Fishing Seminoe Reservoir

If beautiful scenery, few crowds, and excellent trout fishing are your thing, then this would be a good year to head to Seminoe Reservoir. With excellent survival of the nearly 100,000 rainbow trout stocked annually out of the Dan Speas Fish Hatchery, the trout population has continued to improve. Sampling last spring showed mostly two and three-year-old rainbow trout that averaged over 14.3 inches and 1.3 pounds, with a few fish upwards of 20 inches. Anglers venturing to the southernmost reservoir on the North Platte could also potentially hook into a very nice wild brown trout, particularly if they focus their efforts in the Platte Arm. While far fewer browns were captured during our trout netting, the biggest measured in at 26.6 inches and 10.8 pounds!
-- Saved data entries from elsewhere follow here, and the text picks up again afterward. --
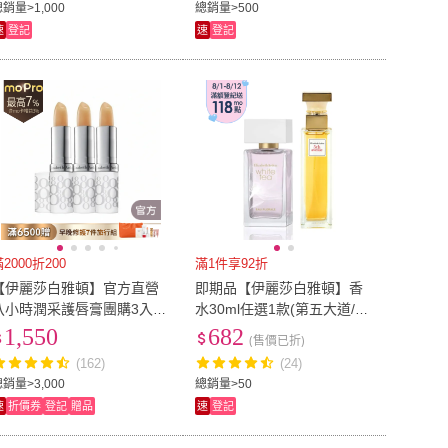
銷量>1,000
總銷量>500
速
登記
速
登記
2000折200
滿1件享92折
【伊麗莎白雅頓】官方直營
即期品【伊麗莎白雅頓】香
八小時潤采護唇膏團購3入組
水30ml任選1款(第五大道/白
(護唇膏/防曬)
茶粉紅蒼蘭-專櫃公司貨)
1,550
682
(售價已折)
(162)
(24)
銷量>3,000
總銷量>50
速
折價券
登記
贈品
速
登記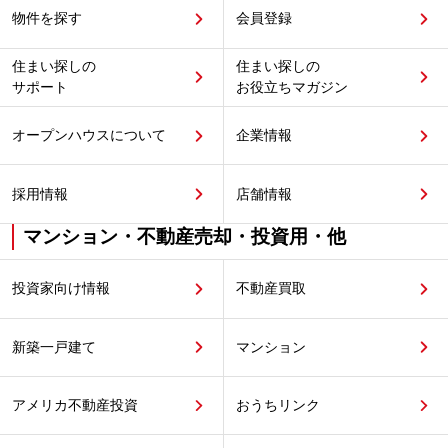
物件を探す
会員登録
住まい探しの
住まい探しの
サポート
お役立ちマガジン
オープンハウスについて
企業情報
採用情報
店舗情報
マンション・不動産売却・投資用・他
投資家向け情報
不動産買取
新築一戸建て
マンション
アメリカ不動産投資
おうちリンク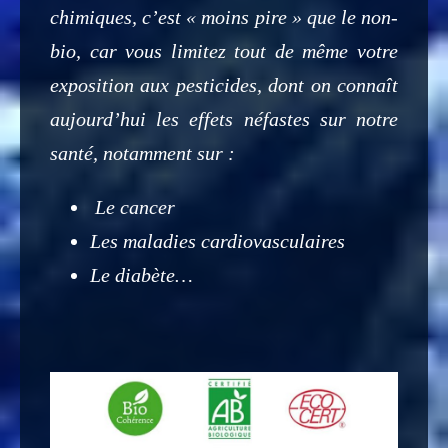
chimiques, c’est « moins pire » que le non-
bio, car vous limitez tout de même votre
exposition aux pesticides, dont on connaît
aujourd’hui les effets néfastes sur notre
santé, notamment sur :
Le cancer
Les maladies cardiovasculaires
Le diabète…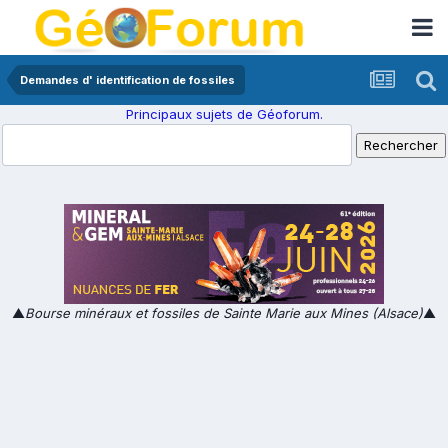
Demandes d' identification de fossiles
Principaux sujets de Géoforum.
▲
Bourse minéraux et fossiles de Sainte Marie aux Mines (Alsace)
▲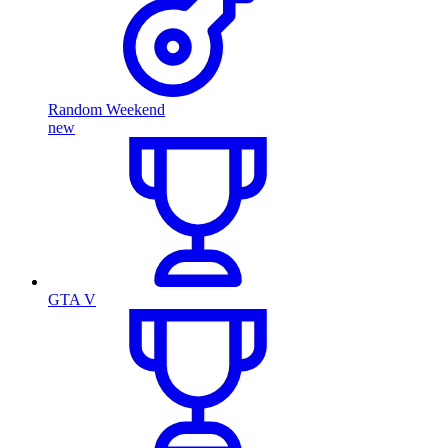
Random Weekend
new
GTA V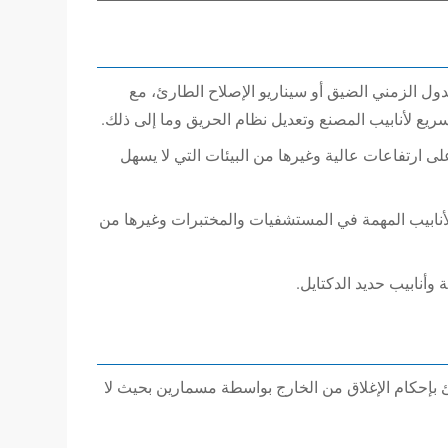
ول الزمني الضيق أو سيناريو الإصلاح الطارئ، مع
لسريع لأنابيب المصنع وتعديل نظام الحريق وما إلى ذلك.
 ارتفاعات عالية وغيرها من البيئات التي لا يسهل
ه في أنظمة خطوط الأنابيب المهمة في المستشفيات والمختبرات وغيرها من
وأنابيب حديد الدكتايل.
بإحكام الإغلاق من الخارج بواسطة مسمارين بحيث لا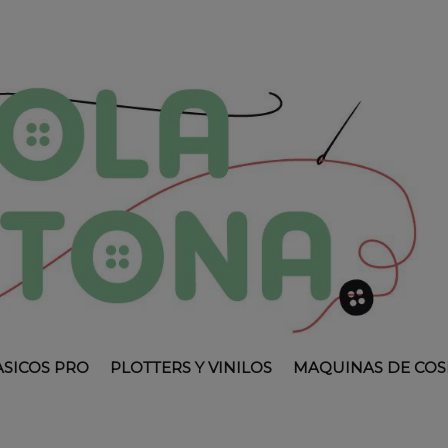
ASICOS PRO
PLOTTERS Y VINILOS
MAQUINAS DE COS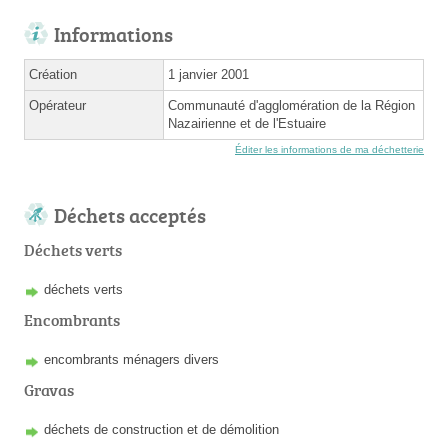
Informations
Création
1 janvier 2001
Opérateur
Communauté d'agglomération de la Région
Nazairienne et de l'Estuaire
Éditer les informations de ma déchetterie
Déchets acceptés
Déchets verts
déchets verts
Encombrants
encombrants ménagers divers
Gravas
déchets de construction et de démolition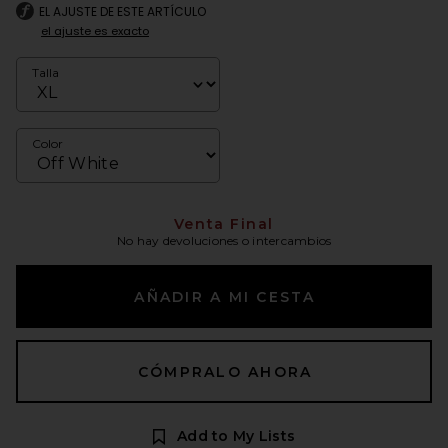
EL AJUSTE DE ESTE ARTÍCULO
el ajuste es exacto
Talla
Color
Venta Final
No hay devoluciones o intercambios
AÑADIR A MI CESTA
CÓMPRALO AHORA
Add to My Lists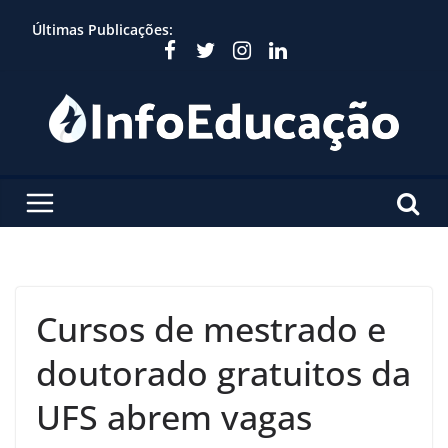
Skip
Últimas Publicações:
to
content
Cursos de mestrado e
doutorado gratuitos da
UFS abrem vagas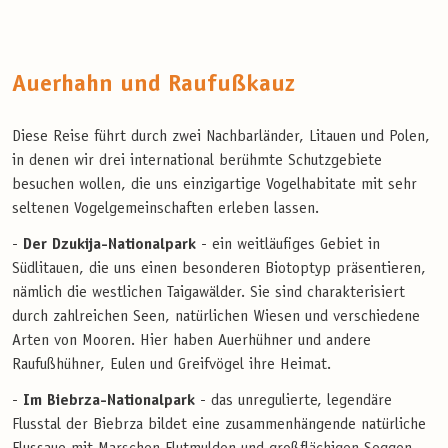
Auerhahn und Raufußkauz
Diese Reise führt durch zwei Nachbarländer, Litauen und Polen,
in denen wir drei international berühmte Schutzgebiete
besuchen wollen, die uns einzigartige Vogelhabitate mit sehr
seltenen Vogelgemeinschaften erleben lassen.
-
Der Dzukija-Nationalpark
- ein weitläufiges Gebiet in
Südlitauen, die uns einen besonderen Biotoptyp präsentieren,
nämlich die westlichen Taigawälder. Sie sind charakterisiert
durch zahlreichen Seen, natürlichen Wiesen und verschiedene
Arten von Mooren. Hier haben Auerhühner und andere
Raufußhühner, Eulen und Greifvögel ihre Heimat.
-
Im Biebrza-Nationalpark
- das unregulierte, legendäre
Flusstal der Biebrza bildet eine zusammenhängende natürliche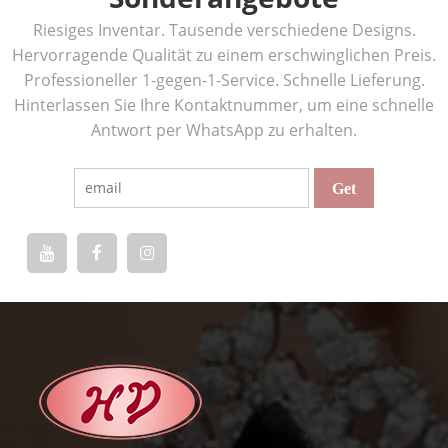
Riesiges Inventar. Tausende verschiedene Designs.
Hervorragende Qualität zu einem erschwinglichen Preis.
Professioneller 1-gegen-1-Service. Schnelle Lieferung.
Hinterlassen Sie Ihre Kontaktnummer, um eine schnelle
Antwort per WhatsApp zu erhalten.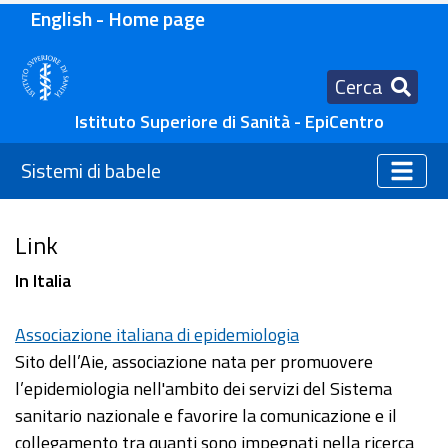
English - Home page
Cerca
Istituto Superiore di Sanità - EpiCentro
Sistemi di babele
Link
In Italia
Associazione italiana di epidemiologia
Sito dell’Aie, associazione nata per promuovere
l’epidemiologia nell'ambito dei servizi del Sistema
sanitario nazionale e favorire la comunicazione e il
collegamento tra quanti sono impegnati nella ricerca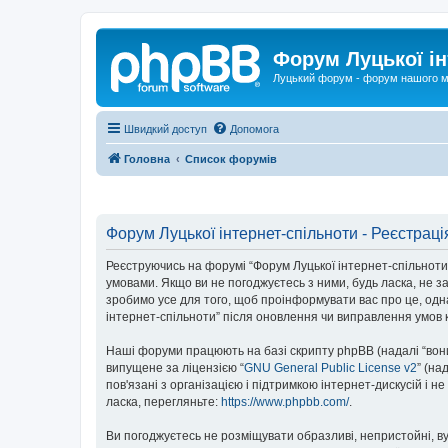
Форум Луцької ін
Луцький форум - форум нашого м
Швидкий доступ
Допомога
Головна
Список форумів
Форум Луцької інтернет-спільноти - Реєстраці
Реєструючись на форумі “Форум Луцької інтернет-спільноти” (
умовами. Якщо ви не погоджуєтесь з ними, будь ласка, не з
зробимо усе для того, щоб проінформувати вас про це, одн
інтернет-спільноти” після оновлення чи виправлення умов 
Наші форуми працюють на базі скрипту phpBB (надалі “вони”
випущене за ліцензією “
GNU General Public License v2
” (на
пов'язані з організацією і підтримкою інтернет-дискусій і 
ласка, перегляньте:
https://www.phpbb.com/
.
Ви погоджуєтесь не розміщувати образливі, непристойні, вул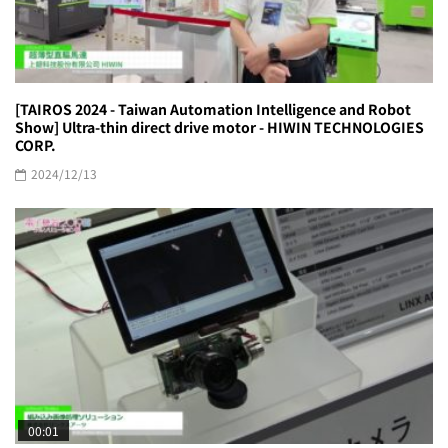
[TAIROS 2024 - Taiwan Automation Intelligence and Robot
Show] Ultra-thin direct drive motor - HIWIN TECHNOLOGIES
CORP.
2024/12/13
00:01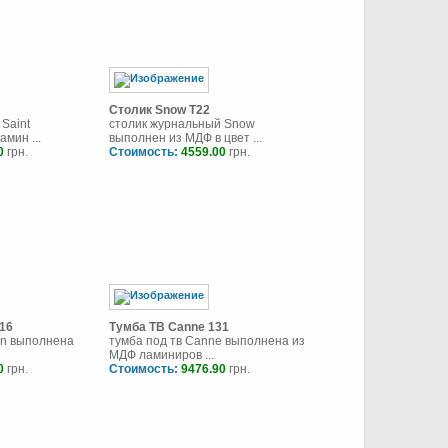
Столик Snow T22
Saint
столик журнальный Snow
мин ...
выполнен из МДФ в цвет ...
0
грн.
Стоимость:
4559.00
грн.
T16
Тумба ТВ Canne 131
on выполнена
тумба под тв Canne выполнена из
МДФ ламиниров ...
0
грн.
Стоимость:
9476.90
грн.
In addition to its booming trout population, Seminoe Reservoir is also well-known for supporting a healthy walleye fishery. After rising steadily from 2011 to 2015, the walleye population has remained fairly consistent over the past four years. Fall sampling showed that this leveling-off of the population is being driven by good recruitment in 2015 and 2016 and a nearly equal reduction in the number of fish over 15 inches. This reduction of older fish is most likely a combination of poor recruitment from a number of years ago that resulted in weak year-classes and considerable harvest of walleye once they reach 14 to 16 inches in length. However, many fish do manage to survive this bottleneck, and there are large fish prowling the lake, the largest in our sample was 31.0 inches and 8.7 pounds. That said, walleye in Seminoe grow very slowly, and it could be a few years before the current average length of 14.6 inches sees much of an increase.